На следующее утро я вернулась в кабинет. Ллойд и Марко встретили меня широкими улыбками и россыпью шуток, Донован смотрел хоть и добродушно, но с подозрением.
Я втянула носом запах табака, едкой краски и бумаги, показавшийся вдруг слишком резким, разглядела множество пылинок, которые летали в лучах рассветного солнца, просочившихся через неплотно задвинутые шторы.
Все здесь казалось мне таким знакомым, но таким скучным, что хотелось взвыть. Но я, увы, не волчица.
– Итак, Хоук, за тобой еще одна статья! – редактор потер маленькие потные ладони и масляно улыбнулся. – О финальном бале и о том, как Его Высочество объявит победительницу! А потом в городе начнутся летние карнавалы, ты будешь просто нарасхват!
– Карнавалы?! – я в два широких шага подошла к своему столу и уперлась на столешницу, скрестив руки на груди. – А мне вдруг на мгновение показалось, что я доказала свои способности и могу брать более значимые сюжеты.
Коллеги-журналисты притихли и удивленно переглянулись. Ллойд криво усмехнулся, но быстро вернул лицу невозмутимое выражение. Марко остался спокоен, но в наклоне его головы и в мягком взгляде мне почудилась жалось. Или это мне себя в кои-то веки хочется пожалеть?
– Хоук, дорогая, я ведь не могу рисковать таким отличным работником. Для тебя всегда найдется прибыльная и безопасная работа, – полные губы Донована растянулись еще шире, хотя казалось, это невозможно. – Конечно ты можешь писать любые сюжеты, но для нас всех важно твое здоровье и комфорт…
Вот ты как заговорил! Ну уж нет.
– Я хочу расторгнуть контракт, – неожиданно даже для самой себя выдала прямо в лицо редактору. Его перекосило, добродушная гримаса тут же сменилась злобной, но он заставил себя сдержать ругать. Я видела, как дернулся его кадык, будто он проглотил очередное упоминание моих нечестивых предков.
– Тебе придется заплатить штраф, – с мерзкой улыбкой, выдавленной явно через силу, выдал он.
– Тех денег, которые я заработала за последние пару недель, на это хватит с избытком, – я, не медля, достала свой экземпляр договора и положила на стол, расправляя помятые углы. Долго же он тут пылился.
Мы торговались с редактором больше часа. Он складывал руки на необъятном животе, который как будто бы еще вырос с тех пор, как я видела его в последний раз. Утирал пот с лица засаленным платком, причитал и ругался, но я оставалась непреклонна: даже статью о бале писать отказалась, настолько вдруг противно мне стало все происходящее. Наконец, получив остатки гонорара на руки, я с чистой совестью порвала бесполезный уже лист контракта и бросила перед лицом Донована. Он уже не злился, смотрел с какой-то тоской то на деньги из моего гонорара, которые остались в его руках в качестве уплаты за разрыв контракта раньше срока, то на бумагу. Углубляться в причины его внезапной апатии не хотелось, так что я просто побросала вещи из ящиков стола в сумку и вышла, хлопнув напоследок дверью.

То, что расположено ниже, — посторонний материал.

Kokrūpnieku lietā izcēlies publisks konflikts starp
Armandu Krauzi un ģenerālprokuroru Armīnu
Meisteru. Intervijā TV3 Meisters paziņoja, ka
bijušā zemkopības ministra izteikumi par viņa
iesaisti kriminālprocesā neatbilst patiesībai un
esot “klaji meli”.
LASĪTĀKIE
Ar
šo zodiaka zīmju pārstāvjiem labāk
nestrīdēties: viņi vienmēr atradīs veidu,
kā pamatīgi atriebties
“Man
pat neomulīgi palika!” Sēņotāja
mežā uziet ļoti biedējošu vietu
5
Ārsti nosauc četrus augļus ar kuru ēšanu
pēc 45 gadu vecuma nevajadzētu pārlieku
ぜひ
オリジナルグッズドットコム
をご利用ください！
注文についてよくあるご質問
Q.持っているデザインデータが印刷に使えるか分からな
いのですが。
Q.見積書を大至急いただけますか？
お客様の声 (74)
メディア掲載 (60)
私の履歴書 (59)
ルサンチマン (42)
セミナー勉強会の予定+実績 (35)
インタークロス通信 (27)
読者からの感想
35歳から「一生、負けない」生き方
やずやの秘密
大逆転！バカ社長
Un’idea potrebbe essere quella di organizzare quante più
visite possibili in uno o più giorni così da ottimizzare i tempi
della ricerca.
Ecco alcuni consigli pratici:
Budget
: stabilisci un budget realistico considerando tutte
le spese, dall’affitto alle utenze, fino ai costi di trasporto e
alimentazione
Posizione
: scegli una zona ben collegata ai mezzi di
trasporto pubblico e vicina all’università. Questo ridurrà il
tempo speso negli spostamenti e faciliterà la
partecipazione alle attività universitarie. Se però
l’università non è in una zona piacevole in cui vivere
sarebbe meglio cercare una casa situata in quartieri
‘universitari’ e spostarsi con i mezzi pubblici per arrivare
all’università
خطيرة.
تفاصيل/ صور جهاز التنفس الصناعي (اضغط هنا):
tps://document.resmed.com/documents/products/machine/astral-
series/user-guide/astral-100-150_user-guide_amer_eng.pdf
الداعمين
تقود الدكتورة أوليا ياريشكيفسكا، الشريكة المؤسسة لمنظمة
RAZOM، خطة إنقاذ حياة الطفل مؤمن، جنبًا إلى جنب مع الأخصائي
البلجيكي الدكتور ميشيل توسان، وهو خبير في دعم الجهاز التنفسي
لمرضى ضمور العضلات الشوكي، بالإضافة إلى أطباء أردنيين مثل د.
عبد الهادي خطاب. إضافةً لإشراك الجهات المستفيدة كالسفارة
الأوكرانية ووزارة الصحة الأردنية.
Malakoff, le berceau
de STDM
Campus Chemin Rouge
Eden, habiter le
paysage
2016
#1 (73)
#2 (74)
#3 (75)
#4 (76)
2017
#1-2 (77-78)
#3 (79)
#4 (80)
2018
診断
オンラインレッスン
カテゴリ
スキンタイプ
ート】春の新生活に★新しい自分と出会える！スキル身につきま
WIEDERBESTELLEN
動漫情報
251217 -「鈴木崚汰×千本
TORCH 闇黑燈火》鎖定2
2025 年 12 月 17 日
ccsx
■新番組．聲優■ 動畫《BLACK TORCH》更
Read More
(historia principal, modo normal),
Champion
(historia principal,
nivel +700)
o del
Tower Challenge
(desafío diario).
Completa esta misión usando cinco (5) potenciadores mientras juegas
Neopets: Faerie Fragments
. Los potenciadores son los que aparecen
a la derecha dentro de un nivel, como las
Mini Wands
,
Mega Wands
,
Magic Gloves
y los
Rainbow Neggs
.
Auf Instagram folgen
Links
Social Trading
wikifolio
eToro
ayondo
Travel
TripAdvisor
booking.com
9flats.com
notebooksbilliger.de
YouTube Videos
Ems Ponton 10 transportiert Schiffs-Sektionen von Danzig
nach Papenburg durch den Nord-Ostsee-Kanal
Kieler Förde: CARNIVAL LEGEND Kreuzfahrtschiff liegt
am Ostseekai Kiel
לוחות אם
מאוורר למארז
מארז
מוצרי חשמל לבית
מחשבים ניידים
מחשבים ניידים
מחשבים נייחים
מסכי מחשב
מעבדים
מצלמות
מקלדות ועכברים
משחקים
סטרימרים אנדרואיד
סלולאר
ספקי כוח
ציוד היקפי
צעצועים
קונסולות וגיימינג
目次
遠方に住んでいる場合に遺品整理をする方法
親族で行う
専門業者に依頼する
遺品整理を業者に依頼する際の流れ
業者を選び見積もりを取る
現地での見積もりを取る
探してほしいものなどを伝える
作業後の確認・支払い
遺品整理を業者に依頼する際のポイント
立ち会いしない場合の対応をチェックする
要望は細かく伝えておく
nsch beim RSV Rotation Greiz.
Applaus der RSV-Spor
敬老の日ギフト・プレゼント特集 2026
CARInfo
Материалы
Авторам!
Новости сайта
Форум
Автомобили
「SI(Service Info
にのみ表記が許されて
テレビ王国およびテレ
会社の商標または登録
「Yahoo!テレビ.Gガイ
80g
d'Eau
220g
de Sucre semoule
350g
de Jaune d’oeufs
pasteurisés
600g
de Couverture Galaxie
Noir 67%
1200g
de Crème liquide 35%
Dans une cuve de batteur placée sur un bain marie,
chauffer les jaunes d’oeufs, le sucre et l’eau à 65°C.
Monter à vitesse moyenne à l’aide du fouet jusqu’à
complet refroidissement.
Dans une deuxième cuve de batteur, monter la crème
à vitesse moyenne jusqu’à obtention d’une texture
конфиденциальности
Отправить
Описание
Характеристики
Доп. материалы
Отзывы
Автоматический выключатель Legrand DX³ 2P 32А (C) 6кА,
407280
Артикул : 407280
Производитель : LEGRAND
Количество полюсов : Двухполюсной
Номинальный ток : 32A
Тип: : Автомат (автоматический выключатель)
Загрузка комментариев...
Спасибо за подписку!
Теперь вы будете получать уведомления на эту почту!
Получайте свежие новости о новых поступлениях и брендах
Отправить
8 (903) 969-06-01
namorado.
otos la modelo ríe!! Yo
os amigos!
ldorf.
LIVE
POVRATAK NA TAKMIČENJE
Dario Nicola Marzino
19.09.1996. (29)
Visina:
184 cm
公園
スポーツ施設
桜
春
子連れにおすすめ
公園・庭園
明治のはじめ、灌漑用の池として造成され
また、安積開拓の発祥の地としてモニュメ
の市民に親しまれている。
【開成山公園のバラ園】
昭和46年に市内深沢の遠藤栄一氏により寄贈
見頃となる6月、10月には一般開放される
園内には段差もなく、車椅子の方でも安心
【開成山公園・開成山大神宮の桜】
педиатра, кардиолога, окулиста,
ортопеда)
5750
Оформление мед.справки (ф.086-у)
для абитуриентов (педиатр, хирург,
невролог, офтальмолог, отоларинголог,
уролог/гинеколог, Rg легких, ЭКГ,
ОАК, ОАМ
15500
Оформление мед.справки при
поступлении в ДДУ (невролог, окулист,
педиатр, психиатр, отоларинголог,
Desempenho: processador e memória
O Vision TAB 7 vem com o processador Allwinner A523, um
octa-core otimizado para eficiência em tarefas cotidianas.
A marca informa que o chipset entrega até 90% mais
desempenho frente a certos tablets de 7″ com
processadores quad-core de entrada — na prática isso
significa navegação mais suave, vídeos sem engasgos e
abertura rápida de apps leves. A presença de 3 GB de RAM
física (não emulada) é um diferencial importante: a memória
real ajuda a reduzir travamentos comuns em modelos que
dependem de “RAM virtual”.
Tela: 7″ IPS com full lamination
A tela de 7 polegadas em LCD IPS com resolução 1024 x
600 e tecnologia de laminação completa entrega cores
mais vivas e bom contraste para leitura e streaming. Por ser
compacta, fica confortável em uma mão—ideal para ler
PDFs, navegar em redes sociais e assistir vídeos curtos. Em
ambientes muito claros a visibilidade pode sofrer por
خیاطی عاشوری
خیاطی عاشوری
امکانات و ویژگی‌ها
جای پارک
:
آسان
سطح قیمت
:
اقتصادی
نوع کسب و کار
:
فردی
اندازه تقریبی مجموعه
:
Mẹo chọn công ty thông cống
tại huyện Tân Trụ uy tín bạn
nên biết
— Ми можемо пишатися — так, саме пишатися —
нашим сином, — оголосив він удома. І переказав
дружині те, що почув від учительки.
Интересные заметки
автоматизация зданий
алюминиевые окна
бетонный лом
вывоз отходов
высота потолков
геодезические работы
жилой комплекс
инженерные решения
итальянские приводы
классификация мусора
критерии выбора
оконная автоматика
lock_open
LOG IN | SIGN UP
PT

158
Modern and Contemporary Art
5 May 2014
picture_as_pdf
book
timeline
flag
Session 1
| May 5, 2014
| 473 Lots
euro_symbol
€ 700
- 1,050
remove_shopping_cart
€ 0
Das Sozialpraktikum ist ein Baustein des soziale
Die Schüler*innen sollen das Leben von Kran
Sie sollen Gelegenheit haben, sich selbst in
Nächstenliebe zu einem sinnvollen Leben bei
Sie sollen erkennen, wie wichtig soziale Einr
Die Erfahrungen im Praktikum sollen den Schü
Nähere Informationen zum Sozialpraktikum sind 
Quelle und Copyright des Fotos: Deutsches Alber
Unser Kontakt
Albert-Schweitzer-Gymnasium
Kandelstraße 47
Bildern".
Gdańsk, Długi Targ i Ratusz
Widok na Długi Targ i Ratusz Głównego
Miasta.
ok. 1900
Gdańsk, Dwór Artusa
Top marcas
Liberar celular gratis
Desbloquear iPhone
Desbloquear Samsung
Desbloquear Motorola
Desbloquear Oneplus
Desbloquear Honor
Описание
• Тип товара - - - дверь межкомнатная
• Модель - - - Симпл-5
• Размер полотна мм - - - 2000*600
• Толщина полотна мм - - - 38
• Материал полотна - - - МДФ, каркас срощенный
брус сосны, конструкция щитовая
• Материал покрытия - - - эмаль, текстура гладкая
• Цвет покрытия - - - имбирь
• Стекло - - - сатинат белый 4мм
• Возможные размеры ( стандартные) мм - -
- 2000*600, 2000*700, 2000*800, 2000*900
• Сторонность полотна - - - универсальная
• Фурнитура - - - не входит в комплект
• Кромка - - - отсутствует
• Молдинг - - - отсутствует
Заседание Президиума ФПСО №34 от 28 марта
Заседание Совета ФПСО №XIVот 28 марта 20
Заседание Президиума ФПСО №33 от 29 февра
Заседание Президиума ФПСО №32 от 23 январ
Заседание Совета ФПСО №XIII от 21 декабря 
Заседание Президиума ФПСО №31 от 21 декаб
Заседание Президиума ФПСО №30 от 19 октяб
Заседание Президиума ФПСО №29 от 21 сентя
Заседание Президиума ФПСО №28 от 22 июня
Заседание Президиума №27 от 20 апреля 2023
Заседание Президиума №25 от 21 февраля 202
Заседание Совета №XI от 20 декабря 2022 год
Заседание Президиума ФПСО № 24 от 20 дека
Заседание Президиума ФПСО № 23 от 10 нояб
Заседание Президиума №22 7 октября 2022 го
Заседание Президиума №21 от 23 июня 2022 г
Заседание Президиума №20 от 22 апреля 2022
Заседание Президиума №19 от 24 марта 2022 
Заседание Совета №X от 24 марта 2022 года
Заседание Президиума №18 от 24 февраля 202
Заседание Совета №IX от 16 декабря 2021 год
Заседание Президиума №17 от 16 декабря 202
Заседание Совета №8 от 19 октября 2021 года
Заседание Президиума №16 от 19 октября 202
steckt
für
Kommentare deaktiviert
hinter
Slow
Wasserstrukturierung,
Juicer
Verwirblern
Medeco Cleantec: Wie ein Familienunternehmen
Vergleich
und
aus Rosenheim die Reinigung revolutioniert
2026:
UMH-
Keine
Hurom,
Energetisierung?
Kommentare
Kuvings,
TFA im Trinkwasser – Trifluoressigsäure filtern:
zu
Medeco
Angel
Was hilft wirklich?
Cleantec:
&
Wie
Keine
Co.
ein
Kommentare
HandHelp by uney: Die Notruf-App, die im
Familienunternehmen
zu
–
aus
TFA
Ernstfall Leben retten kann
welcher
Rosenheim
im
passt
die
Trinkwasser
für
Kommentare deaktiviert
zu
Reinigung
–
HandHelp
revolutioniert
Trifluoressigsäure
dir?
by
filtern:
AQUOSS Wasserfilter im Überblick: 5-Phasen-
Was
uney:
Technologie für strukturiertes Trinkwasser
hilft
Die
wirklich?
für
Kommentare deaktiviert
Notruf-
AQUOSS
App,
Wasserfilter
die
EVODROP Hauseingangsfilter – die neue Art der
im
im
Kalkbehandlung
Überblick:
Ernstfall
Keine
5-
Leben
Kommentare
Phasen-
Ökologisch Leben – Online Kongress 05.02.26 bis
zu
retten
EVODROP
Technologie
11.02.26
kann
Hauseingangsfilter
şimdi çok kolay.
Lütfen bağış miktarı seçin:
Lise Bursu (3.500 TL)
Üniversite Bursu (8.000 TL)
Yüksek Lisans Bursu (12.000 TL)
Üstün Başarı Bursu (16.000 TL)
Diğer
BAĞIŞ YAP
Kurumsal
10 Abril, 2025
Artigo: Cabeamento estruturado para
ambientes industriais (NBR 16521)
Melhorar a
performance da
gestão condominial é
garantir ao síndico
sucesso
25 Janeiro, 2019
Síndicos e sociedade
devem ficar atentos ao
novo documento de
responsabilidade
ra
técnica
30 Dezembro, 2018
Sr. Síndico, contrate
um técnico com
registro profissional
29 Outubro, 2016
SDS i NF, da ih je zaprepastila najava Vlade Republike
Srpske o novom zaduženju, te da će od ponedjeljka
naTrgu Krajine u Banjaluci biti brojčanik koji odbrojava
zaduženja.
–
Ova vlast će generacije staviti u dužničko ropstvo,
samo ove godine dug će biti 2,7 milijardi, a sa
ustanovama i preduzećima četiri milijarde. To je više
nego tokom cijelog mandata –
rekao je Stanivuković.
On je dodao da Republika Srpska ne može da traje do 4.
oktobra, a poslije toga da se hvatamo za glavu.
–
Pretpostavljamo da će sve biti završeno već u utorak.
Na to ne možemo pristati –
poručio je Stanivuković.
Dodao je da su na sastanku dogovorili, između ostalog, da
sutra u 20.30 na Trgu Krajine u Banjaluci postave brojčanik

Оказавшись на шумной улице, едва не попала под колеса кареты, и быстро забилась в тень какой-то подворотни, чтобы оказаться хоть немного дальше от духоты, визгливых голосов и пестрых вывесок. Прислонилась спиной к грязной стене, нисколько не заботясь о чистоте нового костюма, и прикрыла глаза.
В душе чувство вины перед матерью боролось с осознанием собственной свободы, которую я теперь понятия не имела, куда девать. А еще мне будто чего-то отчаянно не хватало. Вернее, кого-то теплого, пушистого и ушастого.
Я разрывалась между желанием сегодня же устроиться в другую газету, где мои заметки оценили по достоинству, и убежать в клан оборотней, что находился совсем рядом с родовым поместьем Даркрайс. Но в глубине души понимала, что ни то, ни другое – не выход из ситуации. События отбора сильно вымотали меня, но и что-то изменили. И понимать это я начала только сейчас, когда оказалось, что жить как прежде больше не могу.
Да, мне было трудно и страшно, пока я бегала от письменного стола к кабинету Малкольма, попутно стараясь понять, что же происходит, но все это время меня вел азарт. Он пьянил, придавал сил, а четкая цель – найти преступника, убийцу, заговорщика – придавала каждому мгновению жизни четкий смысл. Жить ТАК ради статьей у меня никогда не получалось.
Отлипнув от стены, я переулками побрела к дому, где снимала комнату под крышей. Мысли продолжали крутиться в голове, не приходя к чему-то определенному, но одно я поняла точно – если я и буду еще публиковать заметки в газетах, то лишь иногда, по особенным случаям. Прости, мама, но рассказать всему свету о самом важном – это твоя цель и мечта, а не моя.